ROOM: Speaking of mentors, you are also doing some far-reaching mentoring yourself. You are currently teaching English and Creative Writing at UNB. Do you ever find that your creative writing interests intersect your teaching/research interests? You say that love is a theme that you come back to again and again in the course because it’s something that we all need and look for. Do you write a lot of love poems yourself?

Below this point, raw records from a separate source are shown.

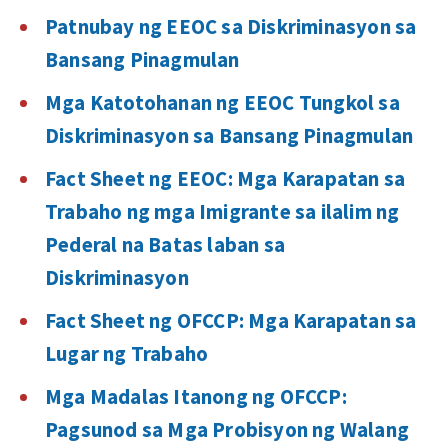
Patnubay ng EEOC sa Diskriminasyon sa
Bansang Pinagmulan
Mga Katotohanan ng EEOC Tungkol sa
Diskriminasyon sa Bansang Pinagmulan
Fact Sheet ng EEOC: Mga Karapatan sa
Trabaho ng mga Imigrante sa ilalim ng
Pederal na Batas laban sa
Diskriminasyon
Fact Sheet ng OFCCP: Mga Karapatan sa
Lugar ng Trabaho
Mga Madalas Itanong ng OFCCP:
Pagsunod sa Mga Probisyon ng Walang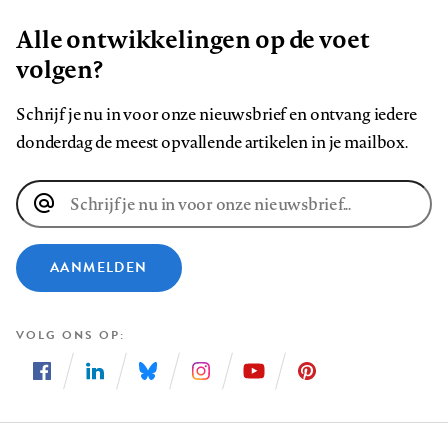
Alle ontwikkelingen op de voet
volgen?
Schrijf je nu in voor onze nieuwsbrief en ontvang iedere
donderdag de meest opvallende artikelen in je mailbox.
E-
mailadres
AANMELDEN
VOLG ONS OP
Volg
Volg
Volg
Volg
Volg
Volg
ons
ons
ons
ons
ons
ons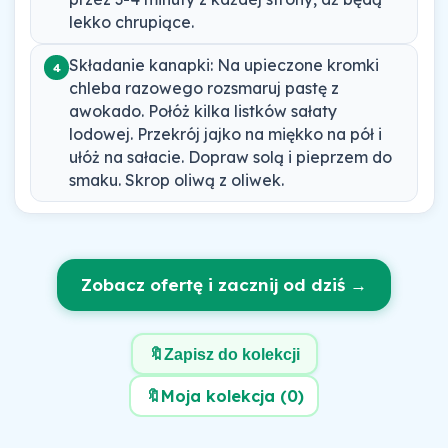
lekko chrupiące.
Składanie kanapki: Na upieczone kromki
4
chleba razowego rozsmaruj pastę z
awokado. Połóż kilka listków sałaty
lodowej. Przekrój jajko na miękko na pół i
ułóż na sałacie. Dopraw solą i pieprzem do
smaku. Skrop oliwą z oliwek.
Zobacz ofertę i zacznij od dziś →
🔖
Zapisz do kolekcji
🔖
Moja kolekcja (
0
)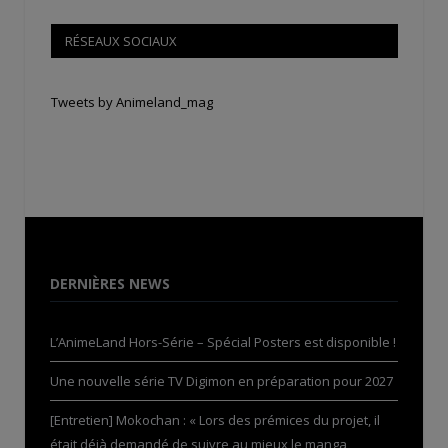
RÉSEAUX SOCIAUX
Tweets by Animeland_mag
DERNIÈRES NEWS
L’AnimeLand Hors-Série – Spécial Posters est disponible !
Une nouvelle série TV Digimon en préparation pour 2027
[Entretien] Mokochan : « Lors des prémices du projet, il
était déjà demandé de suivre au mieux le manga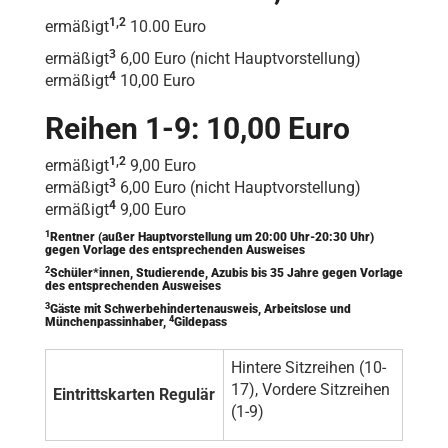
1,2
ermäßigt
10.00 Euro
3
ermäßigt
6,00 Euro (nicht Hauptvorstellung)
4
ermäßigt
10,00 Euro
Reihen 1-9: 10,00 Euro
1,2
ermäßigt
9,00 Euro
3
ermäßigt
6,00 Euro (nicht Hauptvorstellung)
4
ermäßigt
9,00 Euro
1
Rentner (außer Hauptvorstellung um 20:00 Uhr-20:30 Uhr)
gegen Vorlage des entsprechenden Ausweises
2
Schüler*innen, Studierende, Azubis bis 35 Jahre gegen Vorlage
des entsprechenden Ausweises
3
Gäste mit Schwerbehindertenausweis, Arbeitslose und
4
Münchenpassinhaber,
Gildepass
Hintere Sitzreihen (10-
17), Vordere Sitzreihen
Eintrittskarten Regulär
(1-9)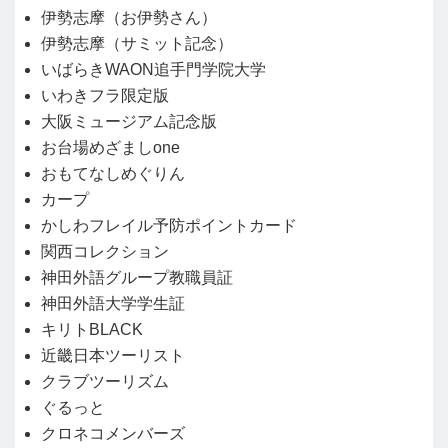
伊勢志摩（お伊勢さん）
伊勢志摩（サミット記念）
いばらきWAON追手門学院大学
いわきフラ限定版
大阪ミュージアム記念版
お台場めざましone
おもてなしめぐりん
カープ
かしわフレイル予防ポイントカード
関西コレクション
神田外語グループ教職員証
神田外語大学学生証
キリトBLACK
近畿日本ツーリスト
クラブツーリズム
ぐるっと
クロネコメンバーズ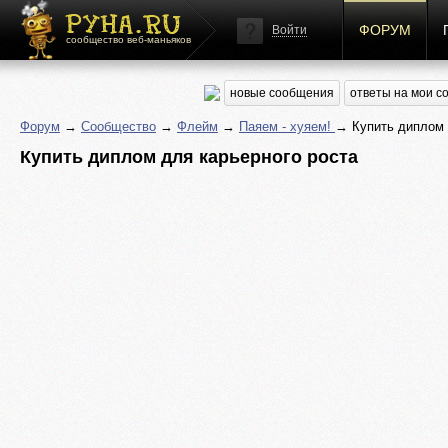
ФОРУМ
Войти
сообщество веб-маньяков
новые сообщения
ответы на мои 
Форум
→
Сообщество
→
Флейм
→
Паяем - хуяем!
→ Купить диплом 
Купить диплом для карьерного роста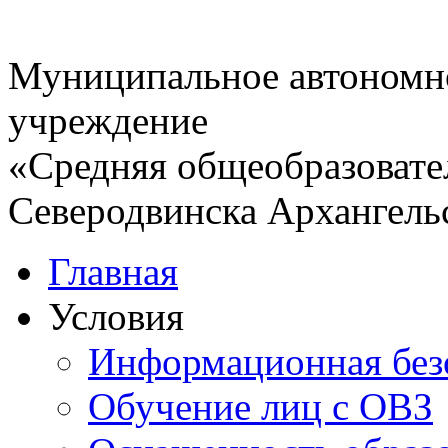
Муниципальное автономн
учреждение
«Средняя общеобразовате
Северодвинска Архангель
Главная
Условия
Информационная без
Обучение лиц с ОВЗ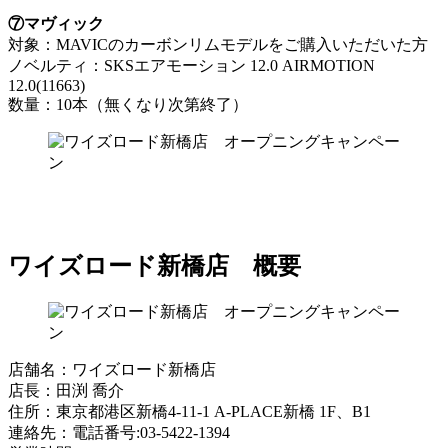
⑦マヴィック
対象：MAVICのカーボンリムモデルをご購入いただいた方
ノベルティ：SKSエアモーション 12.0 AIRMOTION
12.0(11663)
数量：10本（無くなり次第終了）
ワイズロード新橋店 概要
店舗名：ワイズロード新橋店
店長：田渕 喬介
住所：東京都港区新橋4-11-1 A-PLACE新橋 1F、B1
連絡先：電話番号:03-5422-1394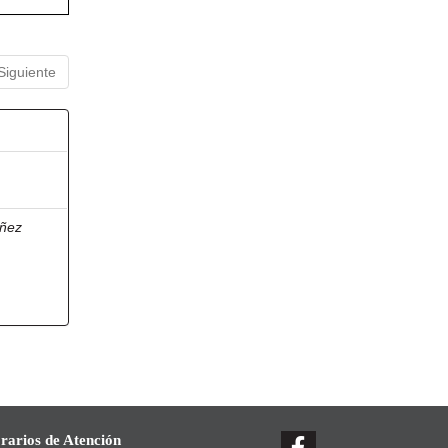
Siguiente
ñez
rarios de Atención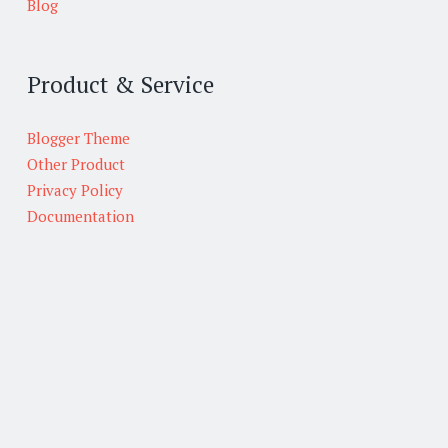
Blog
Product & Service
Blogger Theme
Other Product
Privacy Policy
Documentation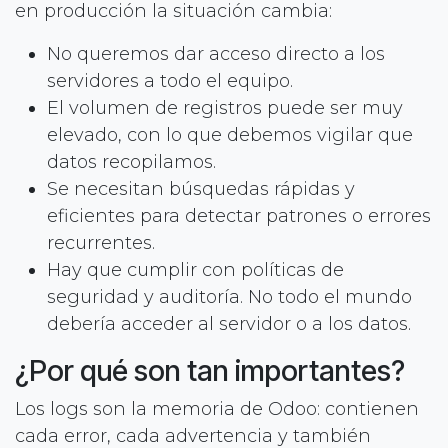
en producción la situación cambia:
No queremos dar acceso directo a los
servidores a todo el equipo.
El volumen de registros puede ser muy
elevado, con lo que debemos vigilar que
datos recopilamos.
Se necesitan búsquedas rápidas y
eficientes para detectar patrones o errores
recurrentes.
Hay que cumplir con políticas de
seguridad y auditoría. No todo el mundo
debería acceder al servidor o a los datos.
¿Por qué son tan importantes?
Los logs son la memoria de Odoo: contienen
cada error, cada advertencia y también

TF: I feel so lucky to work with such amazing students at UNB; some of our graduate students are already pushing CanLit in ways that I couldn’t have imagined when I was a student (such as Rebecca Salazar, who has two amazing poetry chapbooks out now)! I would say that my teaching and writing interests definitely intersect. I’m most interested in teaching literature that forces me, and others, to think about something more in depth, or differently, or anew, and that’s what I hope to push in my own creative work as well. And that’s its own act of love—caring enough about the world we live in to want to find new ways of looking at things, to want to enact change. I wouldn’t say that I teach CanLit in any traditional, canonical way, for instance, and that has shifted even more as issues in CanLit have been interrogated more directly. So in my current CanLit courses, I’m teaching work by Elizabeth Smart and Dionne Brand and Eden Robinson and Katherena Vermette and Elizabeth Bachinsky and Billy-Ray Belcourt and NourbeSe Phillip and Shyam Selvadurai and Alex Leslie and Joshua Whitehead and many other writers whose voices haven’t always been raised up in Canadian classrooms because people haven’t been, and still aren’t, willing to ask the difficult questions about whose voices get attention in this country.

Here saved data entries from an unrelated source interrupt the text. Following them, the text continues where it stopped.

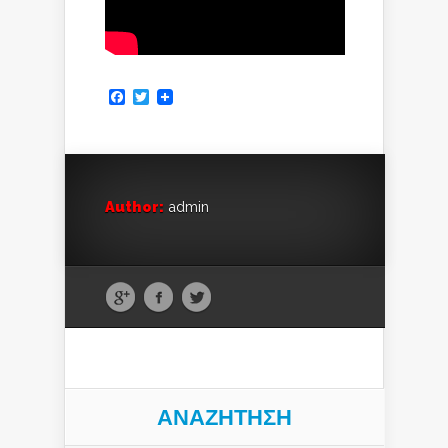
Facebook
Twitter
Author:
admin
ΑΝΑΖΉΤΗΣΗ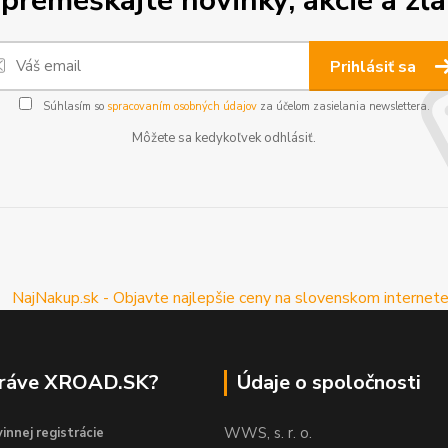
premeškajte novinky, akcie a zľa
Prihlásiť sa
Súhlasím so
spracovaním osobných údajov
za účelom zasielania newslettera.
Môžete sa kedykoľvek odhlásiť.
práve XROAD.SK?
Údaje o spoločnosti
WWS, s. r. o.
innej registrácie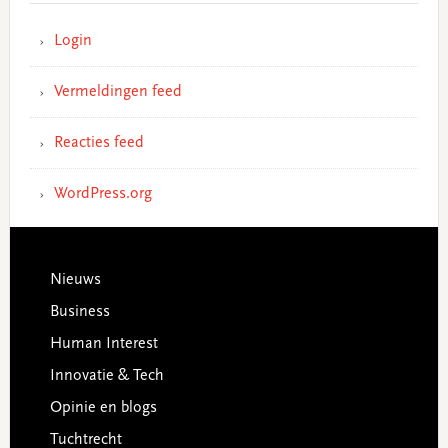
Login
Vermeldingen feed
Reacties feed
WordPress.org
Footer
Nieuws
Business
Human Interest
Innovatie & Tech
Opinie en blogs
Tuchtrecht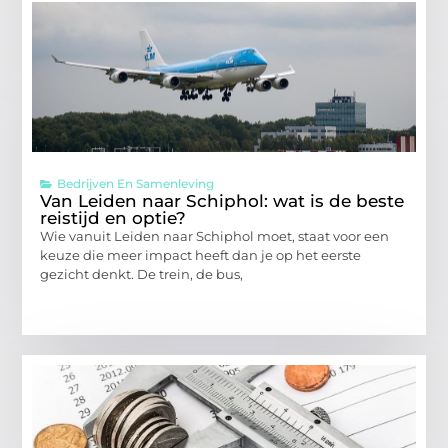
Bedrijven En Samenleving
Van Leiden naar Schiphol: wat is de beste
reistijd en optie?
Wie vanuit Leiden naar Schiphol moet, staat voor een
keuze die meer impact heeft dan je op het eerste
gezicht denkt. De trein, de bus,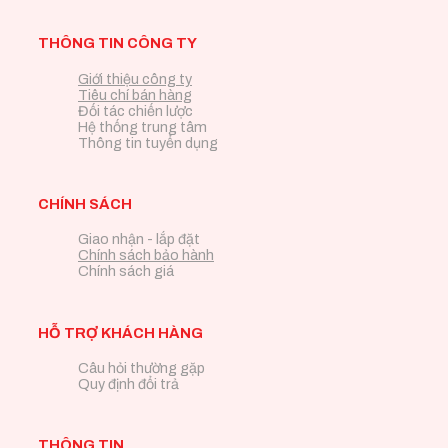
THÔNG TIN CÔNG TY
Giới thiệu công ty
Tiêu chí bán hàng
Đối tác chiến lược
Hệ thống trung tâm
Thông tin tuyển dụng
CHÍNH SÁCH
Giao nhận - lắp đặt
Chính sách bảo hành
Chính sách giá
HỖ TRỢ KHÁCH HÀNG
Câu hỏi thường gặp
Quy định đổi trả
THÔNG TIN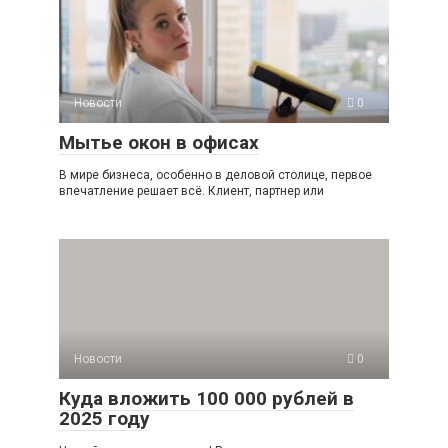
Новости
0
Мытье окон в офисах
В мире бизнеса, особенно в деловой столице, первое
впечатление решает всё. Клиент, партнер или
Новости
0
Куда вложить 100 000 рублей в
2025 году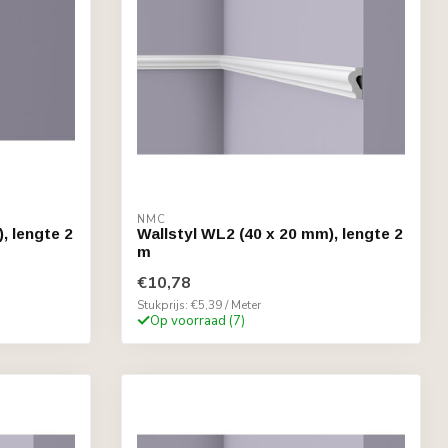
NMC
, lengte 2
Wallstyl WL2 (40 x 20 mm), lengte 2
m
€10,78
Stukprijs: €5,39 / Meter
Op voorraad (7)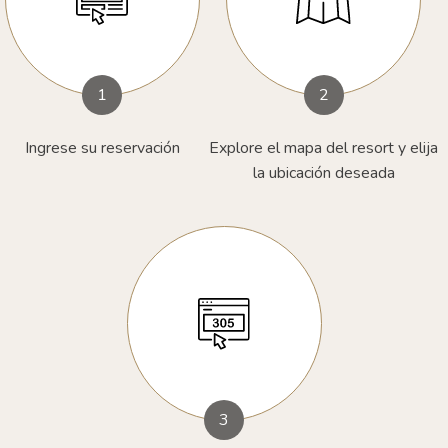
1
2
Ingrese su reservación
Explore el mapa del resort y elija
la ubicación deseada
3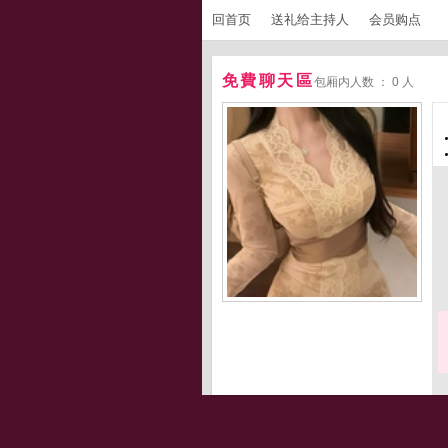
回首页
送礼给主持人
会员购点
免費聊天區
包厢内人数 ： 0 人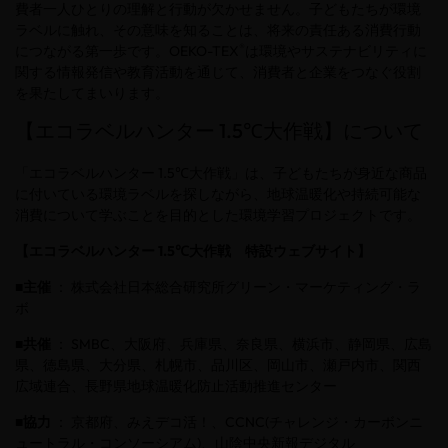
費者一人ひとりの理解と行動が欠かせません。子どもたちが環境
ラベルに触れ、その意味を知ることは、将来の責任ある消費行動
®
につながる第一歩です。
OEKO-TEX
は環境やサステナビリティに
関する情報発信や教育活動を通じて、消費者と企業をつなぐ役割
を果たしてまいります。
【エコラベルハンター
1.5℃
大作戦】について
「エコラベルハンター
1.5℃
大作戦」は、子どもたちが身近な商品
に付いている環境ラベルを探しながら、地球温暖化や持続可能な
消費について学ぶことを目的とした環境学習プロジェクトです。
【エコラベルハンター
1.5℃
大作戦 特設ウェブサイト】
■主催
： 株式会社日本総合研究所グリーン・マーケティング・ラ
ボ
■共催
：
SMBC
、大阪府、兵庫県、奈良県、横浜市、静岡県、広島
県、徳島県、大分県、札幌市、品川区、岡山市、瀬戸内市、関西
広域連合、長野県地球温暖化防止活動推進センター
■協力
： 京都府、みえデコ活！、
CCNC(
チャレンジ・カーボンニ
ュートラル・コンソーシアム
)
、山陰中央新報デジタル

As for love poems, yes, I do write them, but certainly not exclusively! I’m interested in all of the different ways people conceive of love, and how it can reflect deeply-held beliefs and values that might go unexplored or unquestioned. What does it mean to love someone unconditionally? How do I write a poem about my love for my teenaged son without somehow infringing upon his own selfhood? I just wrote a longish, list-y (lusty!) love poem for my partner, which I’ll share on Valentine’s Day as a way of celebrating our queer love, and that’s the kind of love poem I want to see more of: one that breaks open long-held literary conventions and challenges normative visions of the world.  

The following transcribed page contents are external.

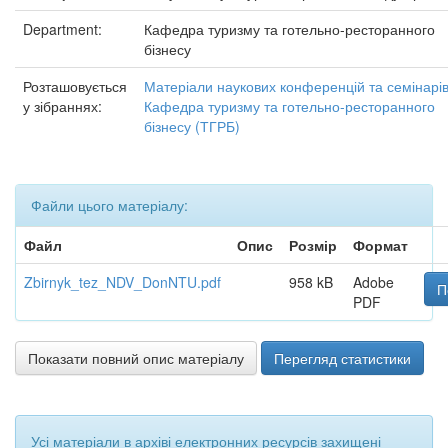
Department:
Кафедра туризму та готельно-ресторанного
бізнесу
Розташовується
Матеріали наукових конференцій та семінарі
у зібраннях:
Кафедра туризму та готельно-ресторанного
бізнесу (ТГРБ)
Файли цього матеріалу:
Файл
Опис
Розмір
Формат
Zbirnyk_tez_NDV_DonNTU.pdf
958 kB
Adobe
П
PDF
Показати повний опис матеріалу
Перегляд статистики
Усі матеріали в архіві електронних ресурсів захищені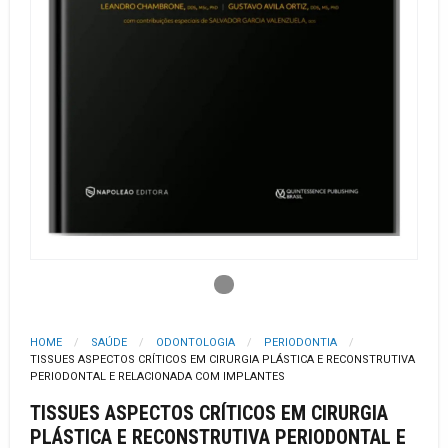
HOME
SAÚDE
ODONTOLOGIA
PERIODONTIA
TISSUES ASPECTOS CRÍTICOS EM CIRURGIA PLÁSTICA E RECONSTRUTIVA
PERIODONTAL E RELACIONADA COM IMPLANTES
TISSUES ASPECTOS CRÍTICOS EM CIRURGIA
PLÁSTICA E RECONSTRUTIVA PERIODONTAL E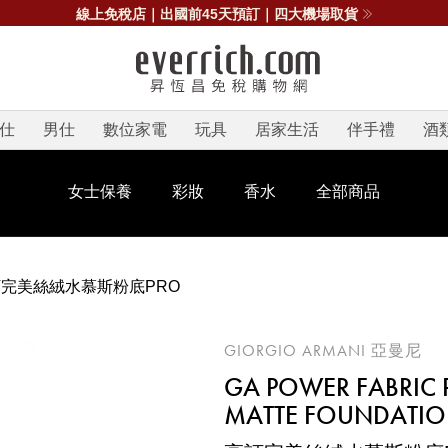
線上免稅店｜出國前45天預訂｜四大機場取貨
仕
男仕
數位家電
玩具
居家生活
伴手禮
酒
女士保養
彩妝
香水
全部商品
完美絲絨水慕斯粉底PRO
GIORGIO ARMANI 亞曼尼
GA POWER FABRIC
MATTE FOUNDATI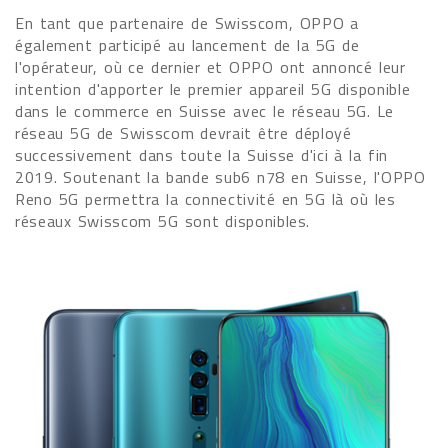
En tant que partenaire de Swisscom, OPPO a
également participé au lancement de la 5G de
l'opérateur, où ce dernier et OPPO ont annoncé leur
intention d'apporter le premier appareil 5G disponible
dans le commerce en Suisse avec le réseau 5G. Le
réseau 5G de Swisscom devrait être déployé
successivement dans toute la Suisse d'ici à la fin
2019. Soutenant la bande sub6 n78 en Suisse, l'OPPO
Reno 5G permettra la connectivité en 5G là où les
réseaux Swisscom 5G sont disponibles.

ROOM: We have you featuring in several panels, including “Art and Academia,” and “The Vast Inscape: Writing About Mental Health.”  But tell me, what are some other events that you are most keen on attending?

TF: I’m especially excited for the Indigenous Brilliance events, as well as the Black Voices Raised evening. But the entire festival is so packed with incredible events, it’s difficult to choose one over another!

ROOM: Thanks for taking the time to sit down with me, Triny. I’m so excited to have you for Growing Room 2019!

Isabella Wang’s debut poetry chapbook is forthcoming with Baseline press in 2019. At 18, she is the youngest two-time finalist and writer shortlisted for The New Quarterly’s Edna Staebler Essay Contest. Her poetry and prose have appeared in over a dozen literary journals, and she holds a pushcart prize nomination in poetry. She is studying English and World Literature at SFU, interning at Room Magazine, serving as the Youth Advocate for the BC Federation of Writers, and co-ordinating the bi-weekly Dead Poets Reading Series.